China to rev up investment on electricity recharging facilities to support EV growth

By Zhang Hongpei Source:Global Times Published: 2019/1/13 19:58:40

Electric cars being recharged in a parking lot in Weifang, East China's Shandong Province Photo: VCG



Charging services for electric vehicles (EVs) in China will be enhanced greatly in the next three years with more market participation and less government involvement, said a Chinese senior official on Saturday.

The boom of EV sales in China in the past few years has called for more investment in electricity charging facilities. However, the segment, generally in a weak position in the entire industrial chain, has a lower growth rate compared with that of EVs. This situation calls for more attention if the new-energy vehicle (NEV) sector wants to realize coordinated growth. 

Li Ye, executive director for regulation at the National Energy Administration (NEA) of China, said at the China EV100 Forum held in Beijing on Saturday that the charging industry is faced with problems like insecure basics and imbalanced layout in the country.

Li told the forum that as of the end of last year, China's charging piles had reached 760,000, up 320,000 compared with the end of 2017.

Of the total, about 300,000 were owned by the public sector, which has seen a slow growth rate. The rest were invested by private businesses, which have maintained high growth in line with the NEV industry's  transformation from government-led to market-driven, said Li.

As of the end of November 2018, Beijing had 219,000 NEVs and 147,000 charging piles, of which about 73 percent were privately owned.

However, getting battery recharged is still not convenient for every EV owner in the city, especially for those who have no access to private piles.

A Beijing-based white-collar worker surnamed Long told the Global Times on Sunday that the property management company of his apartment compound does not allow private charging piles. 

"Luckily, I can charge at my company's parking lot, where there are rows of piles for the employees. Otherwise, I'd really find it very inconvenient," he said.

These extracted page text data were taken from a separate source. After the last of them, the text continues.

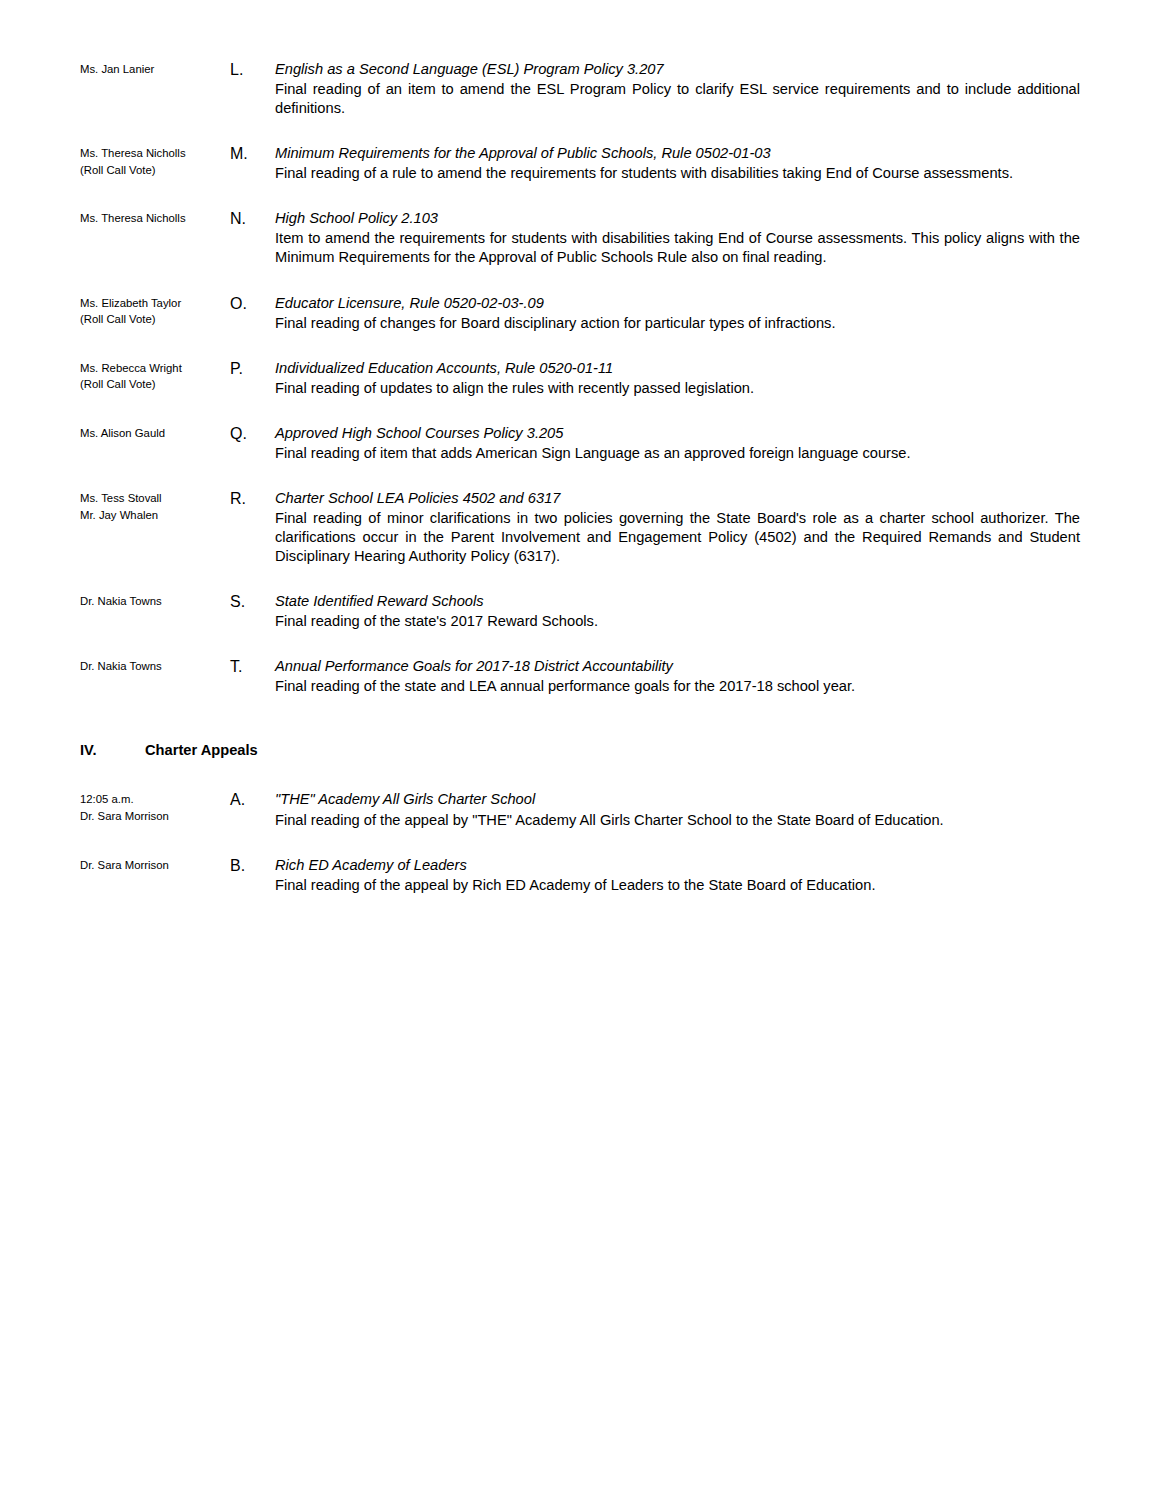Ms. Jan Lanier
L.
English as a Second Language (ESL) Program Policy 3.207
Final reading of an item to amend the ESL Program Policy to clarify ESL service requirements and to include additional definitions.
Ms. Theresa Nicholls
(Roll Call Vote)
M.
Minimum Requirements for the Approval of Public Schools, Rule 0502-01-03
Final reading of a rule to amend the requirements for students with disabilities taking End of Course assessments.
Ms. Theresa Nicholls
N.
High School Policy 2.103
Item to amend the requirements for students with disabilities taking End of Course assessments. This policy aligns with the Minimum Requirements for the Approval of Public Schools Rule also on final reading.
Ms. Elizabeth Taylor
(Roll Call Vote)
O.
Educator Licensure, Rule 0520-02-03-.09
Final reading of changes for Board disciplinary action for particular types of infractions.
Ms. Rebecca Wright
(Roll Call Vote)
P.
Individualized Education Accounts, Rule 0520-01-11
Final reading of updates to align the rules with recently passed legislation.
Ms. Alison Gauld
Q.
Approved High School Courses Policy 3.205
Final reading of item that adds American Sign Language as an approved foreign language course.
Ms. Tess Stovall
Mr. Jay Whalen
R.
Charter School LEA Policies 4502 and 6317
Final reading of minor clarifications in two policies governing the State Board's role as a charter school authorizer. The clarifications occur in the Parent Involvement and Engagement Policy (4502) and the Required Remands and Student Disciplinary Hearing Authority Policy (6317).
Dr. Nakia Towns
S.
State Identified Reward Schools
Final reading of the state's 2017 Reward Schools.
Dr. Nakia Towns
T.
Annual Performance Goals for 2017-18 District Accountability
Final reading of the state and LEA annual performance goals for the 2017-18 school year.
IV.
Charter Appeals
12:05 a.m.
Dr. Sara Morrison
A.
"THE" Academy All Girls Charter School
Final reading of the appeal by "THE" Academy All Girls Charter School to the State Board of Education.
Dr. Sara Morrison
B.
Rich ED Academy of Leaders
Final reading of the appeal by Rich ED Academy of Leaders to the State Board of Education.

"I've also tried the public charging stations or piles, but the space is usually occupied by some internal-combustion cars since the charging facility is built within the parking lot, which is a limited resource for cities like Beijing," Long continued.

Shao Danwei, CEO of Star Charge Co, an EV charging operator based in East China's Jiangsu Province, told the Global Times in a group interview on Sunday that about 50 percent of EV owners in first-tier cities in China don't have access to private charging facilities.

She said there are two approaches to deal with the situation. In the case of new buildings, real estate developers could install charging facilities during the process of construction. For old apartments, "we'll collaborate with local property management firms to build and operate the facility."

"It is important to satisfy users in terms of basic charging demand if we want to rev up the whole NEV industry," Shao noted.

Shao believed there would be two or more leading enterprises in the charging sector in the next three to four years.

Last month, two State-owned power enterprises - State Grid Corp of China and China Southern Power Grid - teamed up with Star Charge and another private charging operator, Qingdao Teld New Energy Co, to establish a company focused on charging facilities in the Xiongan New Area, North China's Hebei Province.

The company, called Xiongan Lianxing Network Technology Co, is China's largest EV charging operator. It accounts for 80 percent of the country's 730,000 charging piles, media reports have said.

The move is aimed at accelerating the building of charging infrastructure and resolving worn-out interconnections among facilities.

According to the guidelines for the development of EV charging infrastructure released in 2015 by the National Development and Reform Commission, China's top economic planner, the nation's charging infrastructure will include 12,000 charging stations and 4.8 million charging piles by 2020 to meet the charging demand of 5 million EVs.

But there is still a big gap based on current figures. 

Li of the NEA said China will aim to enhance charging technology and improving facilities in the next three years.